- _Exercise goal_
Pull out of the data below the stretch of lines bounded by the one containing "neck: (58, 123)" and the one containing "left hip: (886, 497)", both bounds included, unchanged.

- _Stored data_
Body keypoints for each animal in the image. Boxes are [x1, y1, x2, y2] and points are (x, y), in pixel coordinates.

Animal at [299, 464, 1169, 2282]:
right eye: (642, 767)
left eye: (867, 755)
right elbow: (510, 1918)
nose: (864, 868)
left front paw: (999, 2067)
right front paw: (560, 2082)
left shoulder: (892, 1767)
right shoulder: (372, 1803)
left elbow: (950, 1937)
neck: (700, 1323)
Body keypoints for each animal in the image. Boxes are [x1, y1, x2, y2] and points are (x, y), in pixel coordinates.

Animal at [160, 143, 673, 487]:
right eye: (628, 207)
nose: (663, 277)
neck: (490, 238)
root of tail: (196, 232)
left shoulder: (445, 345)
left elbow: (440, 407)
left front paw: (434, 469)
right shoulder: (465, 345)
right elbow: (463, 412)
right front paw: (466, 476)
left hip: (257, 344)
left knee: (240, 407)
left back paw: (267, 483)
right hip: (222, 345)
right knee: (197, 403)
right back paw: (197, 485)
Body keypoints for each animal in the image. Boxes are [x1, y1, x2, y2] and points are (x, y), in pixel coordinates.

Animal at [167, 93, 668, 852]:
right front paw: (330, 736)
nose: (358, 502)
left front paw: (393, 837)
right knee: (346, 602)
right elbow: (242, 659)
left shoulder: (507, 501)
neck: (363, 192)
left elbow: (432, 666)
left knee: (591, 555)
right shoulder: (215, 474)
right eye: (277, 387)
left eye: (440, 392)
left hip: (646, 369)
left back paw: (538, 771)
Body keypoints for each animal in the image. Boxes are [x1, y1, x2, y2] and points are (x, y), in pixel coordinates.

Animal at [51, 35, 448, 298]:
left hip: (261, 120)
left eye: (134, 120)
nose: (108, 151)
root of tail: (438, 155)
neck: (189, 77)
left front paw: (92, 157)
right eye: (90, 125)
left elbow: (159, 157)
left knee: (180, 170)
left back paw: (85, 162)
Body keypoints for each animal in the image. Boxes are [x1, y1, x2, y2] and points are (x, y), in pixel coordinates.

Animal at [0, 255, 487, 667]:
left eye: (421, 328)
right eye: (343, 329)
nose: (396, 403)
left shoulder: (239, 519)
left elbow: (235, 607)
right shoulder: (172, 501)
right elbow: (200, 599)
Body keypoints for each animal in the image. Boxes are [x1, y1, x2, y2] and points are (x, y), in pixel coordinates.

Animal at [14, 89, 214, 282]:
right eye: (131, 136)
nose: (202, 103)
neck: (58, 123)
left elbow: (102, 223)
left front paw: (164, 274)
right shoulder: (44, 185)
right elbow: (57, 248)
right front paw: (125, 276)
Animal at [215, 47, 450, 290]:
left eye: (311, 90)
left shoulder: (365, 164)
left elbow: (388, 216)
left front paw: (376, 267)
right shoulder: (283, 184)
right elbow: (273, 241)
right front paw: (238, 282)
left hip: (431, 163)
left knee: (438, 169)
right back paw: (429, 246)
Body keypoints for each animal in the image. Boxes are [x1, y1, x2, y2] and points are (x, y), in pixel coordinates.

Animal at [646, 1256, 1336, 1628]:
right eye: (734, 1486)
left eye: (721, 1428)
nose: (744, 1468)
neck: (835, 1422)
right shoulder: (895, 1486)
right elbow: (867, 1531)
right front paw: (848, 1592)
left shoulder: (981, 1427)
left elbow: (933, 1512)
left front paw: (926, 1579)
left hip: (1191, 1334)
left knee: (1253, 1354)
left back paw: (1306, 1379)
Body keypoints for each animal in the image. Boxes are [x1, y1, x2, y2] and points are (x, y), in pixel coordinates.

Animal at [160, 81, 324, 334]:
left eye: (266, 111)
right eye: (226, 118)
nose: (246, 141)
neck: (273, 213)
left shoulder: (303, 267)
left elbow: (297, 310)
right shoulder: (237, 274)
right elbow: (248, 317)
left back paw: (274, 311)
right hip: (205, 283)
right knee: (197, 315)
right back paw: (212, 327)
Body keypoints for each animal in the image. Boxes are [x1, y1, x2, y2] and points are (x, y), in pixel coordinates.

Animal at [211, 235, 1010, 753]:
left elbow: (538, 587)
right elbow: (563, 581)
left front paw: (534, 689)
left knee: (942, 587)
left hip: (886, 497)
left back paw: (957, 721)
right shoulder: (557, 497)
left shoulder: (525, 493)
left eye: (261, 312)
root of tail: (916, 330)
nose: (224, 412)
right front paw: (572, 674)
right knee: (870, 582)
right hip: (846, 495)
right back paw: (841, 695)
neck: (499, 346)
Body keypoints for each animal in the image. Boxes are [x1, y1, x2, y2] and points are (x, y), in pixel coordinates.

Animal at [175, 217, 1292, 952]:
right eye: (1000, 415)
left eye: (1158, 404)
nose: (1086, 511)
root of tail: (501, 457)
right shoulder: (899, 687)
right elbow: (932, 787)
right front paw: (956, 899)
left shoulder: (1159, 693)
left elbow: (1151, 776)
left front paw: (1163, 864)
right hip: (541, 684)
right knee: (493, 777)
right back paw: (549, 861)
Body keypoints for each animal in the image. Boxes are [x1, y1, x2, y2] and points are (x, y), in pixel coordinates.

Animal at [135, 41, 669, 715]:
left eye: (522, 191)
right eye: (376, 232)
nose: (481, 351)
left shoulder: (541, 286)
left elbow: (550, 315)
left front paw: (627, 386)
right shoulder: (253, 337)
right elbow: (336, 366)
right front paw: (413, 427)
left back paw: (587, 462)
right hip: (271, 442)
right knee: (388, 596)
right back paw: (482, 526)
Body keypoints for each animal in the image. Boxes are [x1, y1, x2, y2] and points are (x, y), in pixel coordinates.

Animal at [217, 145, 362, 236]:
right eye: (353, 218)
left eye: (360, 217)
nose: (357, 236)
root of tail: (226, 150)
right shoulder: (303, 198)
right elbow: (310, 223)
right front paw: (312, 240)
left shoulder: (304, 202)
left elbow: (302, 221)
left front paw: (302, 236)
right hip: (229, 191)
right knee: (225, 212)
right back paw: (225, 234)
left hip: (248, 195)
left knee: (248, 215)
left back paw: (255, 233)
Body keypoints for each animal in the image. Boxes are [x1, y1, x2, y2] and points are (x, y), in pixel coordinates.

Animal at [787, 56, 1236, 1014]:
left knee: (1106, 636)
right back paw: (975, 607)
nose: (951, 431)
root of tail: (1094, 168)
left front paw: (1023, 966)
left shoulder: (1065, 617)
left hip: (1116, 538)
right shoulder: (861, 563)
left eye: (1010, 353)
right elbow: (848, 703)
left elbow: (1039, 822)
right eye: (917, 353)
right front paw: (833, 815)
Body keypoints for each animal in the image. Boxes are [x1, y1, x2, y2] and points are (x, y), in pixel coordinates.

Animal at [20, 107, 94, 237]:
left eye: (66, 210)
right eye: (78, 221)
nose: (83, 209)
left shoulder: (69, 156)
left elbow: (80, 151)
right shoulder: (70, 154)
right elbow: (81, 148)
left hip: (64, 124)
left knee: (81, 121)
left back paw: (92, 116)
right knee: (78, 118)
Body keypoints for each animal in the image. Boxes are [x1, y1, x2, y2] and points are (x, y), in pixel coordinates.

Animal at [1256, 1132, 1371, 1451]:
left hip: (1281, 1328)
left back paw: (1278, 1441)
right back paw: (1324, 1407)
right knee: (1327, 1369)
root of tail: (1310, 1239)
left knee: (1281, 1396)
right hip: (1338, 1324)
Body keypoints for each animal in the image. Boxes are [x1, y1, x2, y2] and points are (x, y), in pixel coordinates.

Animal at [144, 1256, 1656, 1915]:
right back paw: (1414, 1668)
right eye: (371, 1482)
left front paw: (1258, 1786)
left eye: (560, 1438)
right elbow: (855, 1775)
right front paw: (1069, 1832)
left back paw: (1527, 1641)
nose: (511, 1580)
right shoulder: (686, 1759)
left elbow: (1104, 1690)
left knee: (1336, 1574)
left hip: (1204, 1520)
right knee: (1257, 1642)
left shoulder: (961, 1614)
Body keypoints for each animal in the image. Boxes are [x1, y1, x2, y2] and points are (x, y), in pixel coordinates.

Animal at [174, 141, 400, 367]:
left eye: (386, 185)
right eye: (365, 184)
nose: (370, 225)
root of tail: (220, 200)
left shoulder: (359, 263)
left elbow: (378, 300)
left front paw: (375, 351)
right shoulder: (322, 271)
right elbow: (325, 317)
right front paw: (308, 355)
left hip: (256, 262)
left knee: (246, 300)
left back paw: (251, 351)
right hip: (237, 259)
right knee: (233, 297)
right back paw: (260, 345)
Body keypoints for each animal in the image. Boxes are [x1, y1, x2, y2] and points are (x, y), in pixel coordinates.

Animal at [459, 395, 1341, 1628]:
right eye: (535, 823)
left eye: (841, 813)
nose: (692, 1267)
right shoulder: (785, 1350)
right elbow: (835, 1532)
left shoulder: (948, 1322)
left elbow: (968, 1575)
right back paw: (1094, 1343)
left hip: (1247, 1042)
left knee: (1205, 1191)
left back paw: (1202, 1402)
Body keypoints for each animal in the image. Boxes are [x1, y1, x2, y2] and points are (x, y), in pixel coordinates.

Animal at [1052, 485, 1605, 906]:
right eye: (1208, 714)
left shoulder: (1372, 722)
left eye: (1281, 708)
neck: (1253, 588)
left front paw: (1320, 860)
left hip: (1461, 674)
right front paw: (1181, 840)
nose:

- _Worked solution_
neck: (58, 123)
left elbow: (102, 223)
left front paw: (164, 274)
right shoulder: (44, 185)
right elbow: (57, 248)
right front paw: (125, 276)
Animal at [215, 47, 450, 290]:
left eye: (311, 90)
left shoulder: (365, 164)
left elbow: (388, 216)
left front paw: (376, 267)
right shoulder: (283, 184)
right elbow: (273, 241)
right front paw: (238, 282)
left hip: (431, 163)
left knee: (438, 169)
right back paw: (429, 246)
Body keypoints for each animal in the image. Boxes are [x1, y1, x2, y2] and points are (x, y), in pixel coordinates.

Animal at [646, 1256, 1336, 1628]:
right eye: (734, 1486)
left eye: (721, 1428)
nose: (744, 1468)
neck: (835, 1422)
right shoulder: (895, 1486)
right elbow: (867, 1531)
right front paw: (848, 1592)
left shoulder: (981, 1427)
left elbow: (933, 1512)
left front paw: (926, 1579)
left hip: (1191, 1334)
left knee: (1253, 1354)
left back paw: (1306, 1379)
Body keypoints for each animal in the image. Boxes are [x1, y1, x2, y2] and points are (x, y), in pixel coordinates.

Animal at [160, 81, 324, 334]:
left eye: (266, 111)
right eye: (226, 118)
nose: (246, 141)
neck: (273, 213)
left shoulder: (303, 267)
left elbow: (297, 310)
right shoulder: (237, 274)
right elbow: (248, 317)
left back paw: (274, 311)
right hip: (205, 283)
right knee: (197, 315)
right back paw: (212, 327)
Body keypoints for each animal in the image. Boxes are [x1, y1, x2, y2] and points are (x, y), in pixel coordinates.

Animal at [211, 235, 1010, 753]:
left elbow: (538, 587)
right elbow: (563, 581)
left front paw: (534, 689)
left knee: (942, 587)
left hip: (886, 497)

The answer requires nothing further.